Petra's doctoral thesis ‘Negotiating the Virtual: Inhabiting Architectures of Emergence and Remoteness,’ completed at the Vienna University of Technology, Austria, is concerned with the conditions of a virtual reality, in which the virtual does not simulate another reality, but unfolds its own reality in the relationship with the temporary inhabitant. She received her Master of Fine Arts at the Electronic Visualization Laboratory, University of Illinois at Chicago, IL, USA and also has a master’s degree in architecture from the University of Stuttgart, Germany.


Petra Gemeinboeck

Awarded Summer 2005 Residency

New Media Artist and Architect


Impossible Geographies 01: Memory

<Impossible Geographies>, a collaboration with Mary Agnes Krell, presents a series of interactive and generative urban interventions: 01 <Memory>, selected for the Do While Residency is an installation whose sensorial extensions become the fluid virtual boundaries of a memory space. 02 <Urban Fictions> , currently in progress, creates a series of networked incidents, embedded into the urban fabric.

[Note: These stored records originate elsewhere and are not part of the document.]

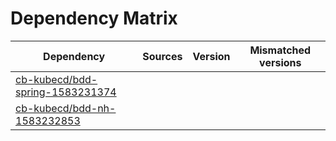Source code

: # Dependency Matrix

Dependency | Sources | Version | Mismatched versions
---------- | ------- | ------- | -------------------
[cb-kubecd/bdd-spring-1583231374](https://github.com/cb-kubecd/bdd-spring-1583231374.git) |  | []() | 
[cb-kubecd/bdd-nh-1583232853](https://github.com/cb-kubecd/bdd-nh-1583232853.git) |  | []() |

Both, the memory geography and the network of 'urban chinese whispers,' build on the conceptual ground of <Maya-Veil of Illusion>, a tele-immersive installation, spanning a fluid passage of intereference between two remote sites.

The boundaries between the physical and the virtual in these artworks constitute along the participant’s body, through a spatio-temporal leakage or in the multitude of unstable and conflicting urban geographies. And yet each of them is concerned with the inhabitation of a pierced reality in which the physical and virtual are inseparably intertwined.